• Home
  • 算数 耳寄りな話
NO.13
解 字

坪田先生の興味は、算数の世界に留まりません。
今回は、電子辞書を片手に漢字からいろいろなイメージが発展し、さらに教育観までと広がりのあるお話です。

毎日「算数」の授業をしている。
「数」という字になぜ「女」が付くのか。ふとこんなことを思う。最近手に入れた新しい電子辞書のキーを押す。
「数」という字、本来は「數」と書く。婁(ル・ロウ)の部分は、「女と女とを数珠繋ぎにした様を示す会意文字」だと知ってびっくり。
算数の学習ではよく登場する「比較」という言葉。「比」も「較」もどちらも訓読みでは「くらべる」である。
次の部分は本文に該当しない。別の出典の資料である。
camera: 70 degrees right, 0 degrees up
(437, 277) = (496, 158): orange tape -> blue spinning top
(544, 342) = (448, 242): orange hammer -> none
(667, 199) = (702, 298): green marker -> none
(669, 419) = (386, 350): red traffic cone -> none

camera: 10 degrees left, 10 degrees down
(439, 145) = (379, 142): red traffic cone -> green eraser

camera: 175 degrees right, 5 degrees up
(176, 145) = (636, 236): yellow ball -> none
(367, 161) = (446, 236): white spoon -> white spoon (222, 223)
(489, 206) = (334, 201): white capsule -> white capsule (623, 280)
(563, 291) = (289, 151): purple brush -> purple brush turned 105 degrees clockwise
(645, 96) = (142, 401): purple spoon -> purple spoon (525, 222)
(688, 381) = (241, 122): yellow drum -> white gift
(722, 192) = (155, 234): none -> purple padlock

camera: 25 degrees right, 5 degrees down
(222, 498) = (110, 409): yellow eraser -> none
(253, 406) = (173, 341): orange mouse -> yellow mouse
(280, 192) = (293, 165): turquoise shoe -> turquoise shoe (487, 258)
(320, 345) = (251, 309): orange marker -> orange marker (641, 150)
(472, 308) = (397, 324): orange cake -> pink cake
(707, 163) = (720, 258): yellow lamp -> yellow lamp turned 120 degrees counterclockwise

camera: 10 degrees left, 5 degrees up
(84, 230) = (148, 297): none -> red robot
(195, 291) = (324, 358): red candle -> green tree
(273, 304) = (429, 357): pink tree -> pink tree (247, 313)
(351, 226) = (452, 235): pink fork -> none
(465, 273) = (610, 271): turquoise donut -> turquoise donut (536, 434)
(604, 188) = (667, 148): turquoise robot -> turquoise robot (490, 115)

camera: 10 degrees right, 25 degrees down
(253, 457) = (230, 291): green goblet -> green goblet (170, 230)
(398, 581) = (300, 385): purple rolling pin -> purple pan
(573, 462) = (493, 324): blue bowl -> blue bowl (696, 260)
諸橋轍次氏の『大漢和辞典』(大修館書店)を紐解くと、「比」は割合で比べることで、「較」は差で較べることだと知る。文字の原義を知って驚くばかり。
「道徳」の「道」になぜ「首」という字が付いているのか。
白川静氏の説では異族の首を持って歩くことだというのだ。梅原猛氏との対談『呪の思想』(平凡社)を読んで知った。古代には「道」を歩くということは凄まじいことであったのだ。異なる文化をもつ集団が住むエリアを結ぶものが道であったのだろうが、それぞれの社会がつながるということがなかなか難しいことだったのだろうと想像される。この字にも深い意味を感じる。
「優しさ」を子どもに説く。そんな「優」の字になぜ「憂い」が付いているのか。こんな疑問もわく。
『感じの漢字』(高橋政巳著、扶桑社)という興味ある本を読んでいたら、悲しい思いをしている人の傍らに別の人が寄り添う姿を表していると説いていた。腑に落ちる。
小さな疑問も、それを頭の中にとどめておく。そして、手近な辞書から調べ始めて、もし、それに興味を持ち続けているならば、ふとしたきっかけに、そのことをもっと深く知る機会がむこうからやってくる。「選択的注意」が働いて、良い循環が生まれるのだ。
子どもが、こんな風に追究していく態度を持ってくれれば、勉強がますます好きになってくれるのではないだろうか。
好きになれることが、きっと自らの学力を伸ばすはずである。